If one can apply an overarching theme to “The Bells,” it would be one of character assassination. When it comes to Jaime, Cersei, and Sandor Clegane, their characters are quickly shuffled off the mortal coil to make room for the Mad Queen, depositing them in a dank and forgotten terminus rather than the fitting conclusions worthy of their decade-long journeys. Regardless of the words spoken by Jaime Lannister in his gut-wrenching farewell to Brienne, “The Last of the Starks” seemed to indicate that he was headed back to King’s Landing to kill Cersei, a logical and climactic decision befitting Game of Thrones’ most complex character; however, instead of fulfilling a character arc dictated by eight seasons of growth and development, Jaime instead chooses to profess his love for Cersei, dying with his twin sister as the Red Keep crumbles around them. And what about Cersei? The Cersei Lannister that stone-facedly withstood Septa Unella’s humiliating walk of shame, the Cersei Lannister that exploded all of her enemies with the flames of wildfire? Gone, reduced to a whimpering and blubbering mess as the walls caved in on her. Between Cersei’s ignominious and anticlimactic death, and Sansa’s assertion that her rape and torture shaped her person in “The Last of the Starks,” perhaps it’s finally time to admit that Game of Thrones has no idea how to write women.
Finally, we have the sorry excuse for a Cleganebowl - an overhyped battle royale that made me realize just how little I cared for Sandor’s revenge on his big brother. With Qyburn’s melon pulverized mid-sentence and Cersei exiting the scene like a clumsy cameraperson accidentally caught in the frame, the final battle between the Cleganes is a sluggish beat-em-up that no one even witnesses, ending with both the brothers careening to their fiery deaths.
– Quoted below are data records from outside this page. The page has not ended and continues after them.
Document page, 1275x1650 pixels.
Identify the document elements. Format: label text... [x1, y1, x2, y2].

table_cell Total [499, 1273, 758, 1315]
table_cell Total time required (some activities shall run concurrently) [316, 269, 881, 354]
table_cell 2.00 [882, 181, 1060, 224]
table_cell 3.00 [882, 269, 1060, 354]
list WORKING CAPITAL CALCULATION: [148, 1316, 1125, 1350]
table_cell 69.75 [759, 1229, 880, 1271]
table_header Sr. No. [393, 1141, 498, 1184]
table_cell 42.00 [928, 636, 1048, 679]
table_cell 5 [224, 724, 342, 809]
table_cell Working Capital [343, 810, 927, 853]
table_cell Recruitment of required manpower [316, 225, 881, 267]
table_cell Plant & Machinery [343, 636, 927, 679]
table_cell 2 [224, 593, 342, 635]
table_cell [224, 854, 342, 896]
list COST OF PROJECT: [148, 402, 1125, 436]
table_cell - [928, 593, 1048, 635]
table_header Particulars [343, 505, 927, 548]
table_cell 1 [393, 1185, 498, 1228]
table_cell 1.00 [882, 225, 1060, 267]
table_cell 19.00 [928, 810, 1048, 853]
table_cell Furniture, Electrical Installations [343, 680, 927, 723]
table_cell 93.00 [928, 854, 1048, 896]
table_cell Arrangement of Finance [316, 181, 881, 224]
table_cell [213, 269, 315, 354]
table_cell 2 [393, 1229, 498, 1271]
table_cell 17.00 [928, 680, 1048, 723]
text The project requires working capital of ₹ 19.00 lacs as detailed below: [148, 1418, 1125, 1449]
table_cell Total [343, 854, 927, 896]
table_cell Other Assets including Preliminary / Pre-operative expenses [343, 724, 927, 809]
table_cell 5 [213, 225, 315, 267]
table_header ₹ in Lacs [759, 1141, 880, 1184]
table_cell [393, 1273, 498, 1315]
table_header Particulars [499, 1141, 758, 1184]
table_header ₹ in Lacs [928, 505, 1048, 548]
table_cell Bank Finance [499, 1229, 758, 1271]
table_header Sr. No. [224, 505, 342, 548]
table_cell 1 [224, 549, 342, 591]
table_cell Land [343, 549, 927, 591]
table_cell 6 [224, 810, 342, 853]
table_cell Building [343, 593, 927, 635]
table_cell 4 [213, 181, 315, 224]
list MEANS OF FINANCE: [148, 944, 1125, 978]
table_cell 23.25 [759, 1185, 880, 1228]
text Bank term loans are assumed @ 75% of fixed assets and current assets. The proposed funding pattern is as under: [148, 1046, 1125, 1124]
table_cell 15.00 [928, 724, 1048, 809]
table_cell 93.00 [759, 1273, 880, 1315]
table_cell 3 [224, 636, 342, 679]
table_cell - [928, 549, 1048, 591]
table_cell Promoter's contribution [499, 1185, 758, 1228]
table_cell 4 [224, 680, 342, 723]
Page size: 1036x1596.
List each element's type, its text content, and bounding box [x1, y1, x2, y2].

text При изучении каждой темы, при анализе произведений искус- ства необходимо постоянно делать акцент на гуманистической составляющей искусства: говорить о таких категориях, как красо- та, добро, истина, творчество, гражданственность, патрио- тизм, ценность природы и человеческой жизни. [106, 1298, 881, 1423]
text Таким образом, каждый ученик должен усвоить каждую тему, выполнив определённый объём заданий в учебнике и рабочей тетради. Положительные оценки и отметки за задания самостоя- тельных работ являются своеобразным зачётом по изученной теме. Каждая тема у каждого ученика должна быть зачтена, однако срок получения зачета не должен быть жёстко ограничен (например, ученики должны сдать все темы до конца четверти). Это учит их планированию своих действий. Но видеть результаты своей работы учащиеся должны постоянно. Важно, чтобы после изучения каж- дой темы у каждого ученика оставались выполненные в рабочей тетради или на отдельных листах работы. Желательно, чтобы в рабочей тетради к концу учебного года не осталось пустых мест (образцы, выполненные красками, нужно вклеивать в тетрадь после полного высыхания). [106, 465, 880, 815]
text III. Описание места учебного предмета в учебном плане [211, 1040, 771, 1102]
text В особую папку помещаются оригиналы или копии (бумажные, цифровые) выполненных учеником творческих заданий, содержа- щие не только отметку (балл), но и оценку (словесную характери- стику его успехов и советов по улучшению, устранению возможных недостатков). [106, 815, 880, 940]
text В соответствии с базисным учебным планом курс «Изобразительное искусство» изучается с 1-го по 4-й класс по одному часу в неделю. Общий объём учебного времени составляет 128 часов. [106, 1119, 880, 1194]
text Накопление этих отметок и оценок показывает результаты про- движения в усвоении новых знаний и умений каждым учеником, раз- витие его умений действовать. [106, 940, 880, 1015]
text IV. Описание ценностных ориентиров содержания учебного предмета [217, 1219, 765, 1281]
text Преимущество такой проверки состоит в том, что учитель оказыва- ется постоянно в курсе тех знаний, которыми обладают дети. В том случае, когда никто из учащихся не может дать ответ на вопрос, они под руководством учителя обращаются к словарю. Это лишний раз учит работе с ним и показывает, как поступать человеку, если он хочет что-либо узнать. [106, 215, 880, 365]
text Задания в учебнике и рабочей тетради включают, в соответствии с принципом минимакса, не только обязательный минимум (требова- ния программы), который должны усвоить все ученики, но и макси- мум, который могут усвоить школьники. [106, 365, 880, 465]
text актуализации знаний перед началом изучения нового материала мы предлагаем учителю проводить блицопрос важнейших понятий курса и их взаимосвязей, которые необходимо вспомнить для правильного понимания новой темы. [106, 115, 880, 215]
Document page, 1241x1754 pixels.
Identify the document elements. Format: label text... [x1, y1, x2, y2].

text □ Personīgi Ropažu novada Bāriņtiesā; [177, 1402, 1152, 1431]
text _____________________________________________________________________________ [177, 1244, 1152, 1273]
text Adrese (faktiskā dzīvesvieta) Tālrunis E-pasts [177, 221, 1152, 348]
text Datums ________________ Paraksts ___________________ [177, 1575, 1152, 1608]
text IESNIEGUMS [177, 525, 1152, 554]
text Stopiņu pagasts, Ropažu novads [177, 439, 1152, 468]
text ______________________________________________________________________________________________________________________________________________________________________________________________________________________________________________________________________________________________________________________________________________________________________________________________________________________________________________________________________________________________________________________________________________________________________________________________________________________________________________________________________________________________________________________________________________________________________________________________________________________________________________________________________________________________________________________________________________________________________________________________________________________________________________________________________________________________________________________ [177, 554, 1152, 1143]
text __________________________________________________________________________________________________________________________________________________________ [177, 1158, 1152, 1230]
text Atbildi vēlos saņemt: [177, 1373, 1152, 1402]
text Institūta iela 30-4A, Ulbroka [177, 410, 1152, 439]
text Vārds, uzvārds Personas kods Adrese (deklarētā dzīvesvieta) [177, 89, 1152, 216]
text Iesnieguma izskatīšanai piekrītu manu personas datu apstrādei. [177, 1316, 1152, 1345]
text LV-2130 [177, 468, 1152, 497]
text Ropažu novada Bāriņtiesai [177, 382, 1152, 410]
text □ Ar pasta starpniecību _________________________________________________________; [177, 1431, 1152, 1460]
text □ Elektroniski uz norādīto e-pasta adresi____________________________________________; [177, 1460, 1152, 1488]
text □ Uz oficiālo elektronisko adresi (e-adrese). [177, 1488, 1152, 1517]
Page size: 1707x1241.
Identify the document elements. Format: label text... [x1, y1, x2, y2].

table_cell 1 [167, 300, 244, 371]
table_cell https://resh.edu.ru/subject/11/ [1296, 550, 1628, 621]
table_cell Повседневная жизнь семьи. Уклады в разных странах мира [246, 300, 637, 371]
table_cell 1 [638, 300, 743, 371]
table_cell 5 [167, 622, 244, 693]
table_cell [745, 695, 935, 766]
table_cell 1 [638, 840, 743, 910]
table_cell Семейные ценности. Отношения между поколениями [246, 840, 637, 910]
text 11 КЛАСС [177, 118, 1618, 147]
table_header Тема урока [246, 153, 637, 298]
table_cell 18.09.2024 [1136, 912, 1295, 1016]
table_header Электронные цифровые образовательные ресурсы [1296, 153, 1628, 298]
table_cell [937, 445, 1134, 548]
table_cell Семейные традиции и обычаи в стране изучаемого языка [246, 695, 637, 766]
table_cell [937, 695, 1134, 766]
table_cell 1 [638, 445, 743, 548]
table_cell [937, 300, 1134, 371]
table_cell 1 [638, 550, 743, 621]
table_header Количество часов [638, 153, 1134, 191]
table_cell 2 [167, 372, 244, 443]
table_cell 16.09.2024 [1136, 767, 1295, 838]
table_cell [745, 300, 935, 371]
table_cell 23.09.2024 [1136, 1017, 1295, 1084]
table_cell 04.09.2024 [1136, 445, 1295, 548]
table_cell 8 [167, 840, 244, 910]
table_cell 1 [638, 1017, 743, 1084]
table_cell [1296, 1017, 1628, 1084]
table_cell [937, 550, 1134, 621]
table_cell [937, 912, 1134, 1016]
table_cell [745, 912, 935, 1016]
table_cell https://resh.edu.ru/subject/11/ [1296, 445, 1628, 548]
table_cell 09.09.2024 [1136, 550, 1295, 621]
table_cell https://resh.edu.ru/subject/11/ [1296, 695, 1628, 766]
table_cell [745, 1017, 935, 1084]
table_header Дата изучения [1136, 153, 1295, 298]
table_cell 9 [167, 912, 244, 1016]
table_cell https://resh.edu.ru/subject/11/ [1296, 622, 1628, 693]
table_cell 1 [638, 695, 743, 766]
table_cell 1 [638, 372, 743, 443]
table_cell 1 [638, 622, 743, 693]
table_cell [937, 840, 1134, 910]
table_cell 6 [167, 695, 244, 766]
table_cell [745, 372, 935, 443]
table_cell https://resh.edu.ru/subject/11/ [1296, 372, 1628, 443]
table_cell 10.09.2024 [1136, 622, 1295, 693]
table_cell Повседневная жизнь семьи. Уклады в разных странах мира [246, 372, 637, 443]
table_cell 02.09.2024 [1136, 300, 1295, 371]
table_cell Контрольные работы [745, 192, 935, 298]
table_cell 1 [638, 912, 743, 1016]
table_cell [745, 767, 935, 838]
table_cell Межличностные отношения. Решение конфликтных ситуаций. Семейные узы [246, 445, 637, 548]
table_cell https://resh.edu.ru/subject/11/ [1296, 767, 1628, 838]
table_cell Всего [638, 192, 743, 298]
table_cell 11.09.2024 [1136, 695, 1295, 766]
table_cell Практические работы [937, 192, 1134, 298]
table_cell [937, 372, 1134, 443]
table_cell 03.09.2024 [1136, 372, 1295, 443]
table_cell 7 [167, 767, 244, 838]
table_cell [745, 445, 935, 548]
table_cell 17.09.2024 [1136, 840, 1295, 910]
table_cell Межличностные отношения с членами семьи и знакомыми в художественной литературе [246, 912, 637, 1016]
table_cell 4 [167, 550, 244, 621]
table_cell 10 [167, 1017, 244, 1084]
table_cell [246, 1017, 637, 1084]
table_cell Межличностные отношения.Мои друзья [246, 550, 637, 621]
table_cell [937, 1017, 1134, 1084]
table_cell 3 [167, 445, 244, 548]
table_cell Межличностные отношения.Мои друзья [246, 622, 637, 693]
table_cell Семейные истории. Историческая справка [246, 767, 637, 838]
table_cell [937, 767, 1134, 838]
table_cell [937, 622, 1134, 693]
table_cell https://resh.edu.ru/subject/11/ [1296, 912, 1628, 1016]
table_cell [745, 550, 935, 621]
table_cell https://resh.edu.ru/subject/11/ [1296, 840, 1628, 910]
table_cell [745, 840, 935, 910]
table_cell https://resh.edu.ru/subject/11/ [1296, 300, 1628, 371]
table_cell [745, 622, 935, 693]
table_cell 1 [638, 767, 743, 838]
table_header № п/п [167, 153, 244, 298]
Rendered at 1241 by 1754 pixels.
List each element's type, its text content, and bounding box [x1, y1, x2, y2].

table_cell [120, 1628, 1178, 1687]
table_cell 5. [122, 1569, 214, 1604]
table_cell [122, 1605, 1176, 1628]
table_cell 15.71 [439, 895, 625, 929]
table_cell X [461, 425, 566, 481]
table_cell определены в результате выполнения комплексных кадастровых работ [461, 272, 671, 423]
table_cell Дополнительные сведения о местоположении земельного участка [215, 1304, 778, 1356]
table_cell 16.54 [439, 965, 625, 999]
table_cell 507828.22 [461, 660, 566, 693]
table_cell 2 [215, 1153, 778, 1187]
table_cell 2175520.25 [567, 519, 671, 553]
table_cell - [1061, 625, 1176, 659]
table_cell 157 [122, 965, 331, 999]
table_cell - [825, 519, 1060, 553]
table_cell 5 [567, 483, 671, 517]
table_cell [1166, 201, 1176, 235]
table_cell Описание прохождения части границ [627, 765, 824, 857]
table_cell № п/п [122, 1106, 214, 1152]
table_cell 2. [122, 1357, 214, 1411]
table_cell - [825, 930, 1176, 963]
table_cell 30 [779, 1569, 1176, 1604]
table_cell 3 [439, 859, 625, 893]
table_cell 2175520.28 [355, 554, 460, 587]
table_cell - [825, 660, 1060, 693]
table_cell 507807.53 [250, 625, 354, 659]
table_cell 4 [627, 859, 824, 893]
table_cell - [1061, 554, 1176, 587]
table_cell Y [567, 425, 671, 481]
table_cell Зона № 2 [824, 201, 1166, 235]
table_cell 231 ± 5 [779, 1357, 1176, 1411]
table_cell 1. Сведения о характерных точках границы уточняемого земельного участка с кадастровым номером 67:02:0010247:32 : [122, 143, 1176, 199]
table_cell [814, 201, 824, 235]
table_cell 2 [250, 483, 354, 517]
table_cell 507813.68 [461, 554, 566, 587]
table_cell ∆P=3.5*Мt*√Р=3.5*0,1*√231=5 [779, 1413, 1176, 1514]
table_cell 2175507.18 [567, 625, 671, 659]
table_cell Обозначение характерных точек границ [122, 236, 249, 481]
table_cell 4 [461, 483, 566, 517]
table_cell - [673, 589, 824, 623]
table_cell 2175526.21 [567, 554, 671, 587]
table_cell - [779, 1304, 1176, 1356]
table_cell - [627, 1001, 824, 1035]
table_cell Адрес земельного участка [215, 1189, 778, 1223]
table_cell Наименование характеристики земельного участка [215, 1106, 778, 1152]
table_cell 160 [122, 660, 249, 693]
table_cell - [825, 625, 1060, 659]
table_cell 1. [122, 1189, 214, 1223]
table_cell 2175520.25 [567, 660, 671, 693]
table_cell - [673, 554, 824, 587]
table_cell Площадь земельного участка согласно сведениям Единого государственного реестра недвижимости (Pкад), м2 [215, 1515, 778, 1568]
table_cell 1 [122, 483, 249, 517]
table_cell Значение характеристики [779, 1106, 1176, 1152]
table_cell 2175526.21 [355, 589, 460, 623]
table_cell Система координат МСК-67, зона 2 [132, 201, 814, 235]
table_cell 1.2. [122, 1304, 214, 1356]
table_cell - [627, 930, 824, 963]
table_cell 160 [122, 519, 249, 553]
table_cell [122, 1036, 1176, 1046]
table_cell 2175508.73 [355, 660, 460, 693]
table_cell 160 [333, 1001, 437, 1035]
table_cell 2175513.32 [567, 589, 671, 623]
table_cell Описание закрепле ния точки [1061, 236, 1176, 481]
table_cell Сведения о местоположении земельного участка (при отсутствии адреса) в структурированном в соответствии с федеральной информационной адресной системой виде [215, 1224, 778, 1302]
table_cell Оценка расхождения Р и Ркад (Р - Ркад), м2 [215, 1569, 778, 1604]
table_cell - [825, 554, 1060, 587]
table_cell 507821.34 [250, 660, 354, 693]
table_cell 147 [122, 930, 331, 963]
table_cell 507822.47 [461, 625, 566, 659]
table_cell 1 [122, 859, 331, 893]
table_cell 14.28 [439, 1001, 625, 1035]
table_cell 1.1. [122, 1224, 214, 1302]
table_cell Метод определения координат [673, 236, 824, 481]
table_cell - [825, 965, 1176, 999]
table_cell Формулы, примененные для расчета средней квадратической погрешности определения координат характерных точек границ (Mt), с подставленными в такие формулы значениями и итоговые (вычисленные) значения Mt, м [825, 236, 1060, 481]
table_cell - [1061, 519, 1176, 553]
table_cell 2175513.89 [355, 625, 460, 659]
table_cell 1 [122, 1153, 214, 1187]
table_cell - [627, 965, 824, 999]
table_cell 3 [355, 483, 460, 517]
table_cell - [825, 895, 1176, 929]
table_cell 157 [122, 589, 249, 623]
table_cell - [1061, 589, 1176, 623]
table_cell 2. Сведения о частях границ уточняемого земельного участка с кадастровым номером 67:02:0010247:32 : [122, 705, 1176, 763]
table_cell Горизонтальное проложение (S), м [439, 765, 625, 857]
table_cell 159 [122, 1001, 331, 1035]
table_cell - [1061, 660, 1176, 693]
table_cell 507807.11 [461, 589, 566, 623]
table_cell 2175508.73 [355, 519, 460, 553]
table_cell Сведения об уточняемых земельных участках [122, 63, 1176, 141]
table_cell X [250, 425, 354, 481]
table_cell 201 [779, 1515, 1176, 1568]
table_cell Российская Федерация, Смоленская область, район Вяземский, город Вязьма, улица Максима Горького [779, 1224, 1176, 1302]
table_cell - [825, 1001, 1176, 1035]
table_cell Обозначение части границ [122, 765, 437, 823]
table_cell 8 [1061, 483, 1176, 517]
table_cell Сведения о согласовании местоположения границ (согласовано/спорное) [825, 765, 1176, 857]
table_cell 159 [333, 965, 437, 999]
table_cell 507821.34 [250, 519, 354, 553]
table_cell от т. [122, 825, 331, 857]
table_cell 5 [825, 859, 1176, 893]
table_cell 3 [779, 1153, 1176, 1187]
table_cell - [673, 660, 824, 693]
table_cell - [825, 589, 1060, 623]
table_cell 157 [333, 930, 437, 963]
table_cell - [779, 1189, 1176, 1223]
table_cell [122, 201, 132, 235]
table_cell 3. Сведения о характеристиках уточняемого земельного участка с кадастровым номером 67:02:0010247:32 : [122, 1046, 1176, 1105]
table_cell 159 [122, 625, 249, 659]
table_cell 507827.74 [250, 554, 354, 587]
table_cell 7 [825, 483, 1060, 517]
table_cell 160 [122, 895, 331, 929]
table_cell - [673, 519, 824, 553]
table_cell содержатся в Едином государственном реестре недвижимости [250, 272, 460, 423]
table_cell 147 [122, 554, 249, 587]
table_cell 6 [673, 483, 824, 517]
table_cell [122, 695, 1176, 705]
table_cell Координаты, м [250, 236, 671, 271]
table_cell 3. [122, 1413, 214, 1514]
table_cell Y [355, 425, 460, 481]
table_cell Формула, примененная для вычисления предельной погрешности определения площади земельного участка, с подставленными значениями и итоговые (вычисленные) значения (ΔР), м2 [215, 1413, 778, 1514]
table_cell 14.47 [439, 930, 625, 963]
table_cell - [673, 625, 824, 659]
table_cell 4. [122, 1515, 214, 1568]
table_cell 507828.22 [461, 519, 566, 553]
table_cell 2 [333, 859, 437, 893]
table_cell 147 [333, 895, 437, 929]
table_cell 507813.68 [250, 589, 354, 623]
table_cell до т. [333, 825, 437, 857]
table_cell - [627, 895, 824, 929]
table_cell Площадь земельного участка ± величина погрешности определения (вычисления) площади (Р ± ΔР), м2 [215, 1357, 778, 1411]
If two Cleganes bowl, but no one hears them bowl, is it still a Cleganebowl? A fully-realized arc for the Hound would perhaps have him outgrow his need for revenge - an narrative that I truly believed we were witnessing - but have circumstances thrust him into a final confrontation with the Mountain regardless. Instead, what we received was indicative of “The Bells” as a whole: lazy, unsatisfying, and completely unearned.
The biggest shame of “The Bells,” however, is how its glaring narrative faults and lapses in logic will undoubtedly overshadow its technical prowess. An undeniably gorgeous episode - from the chaos of the dragon’s fire to Arya’s dazed stumbling through King’s Landing - the penultimate hour of Game of Thrones is a visual feast. Unfortunately, visuals are pretty much all the show has left to impress us with, and with only one episode left, I suspect we’ll all be watching out of obligation and curiosity rather than excitement.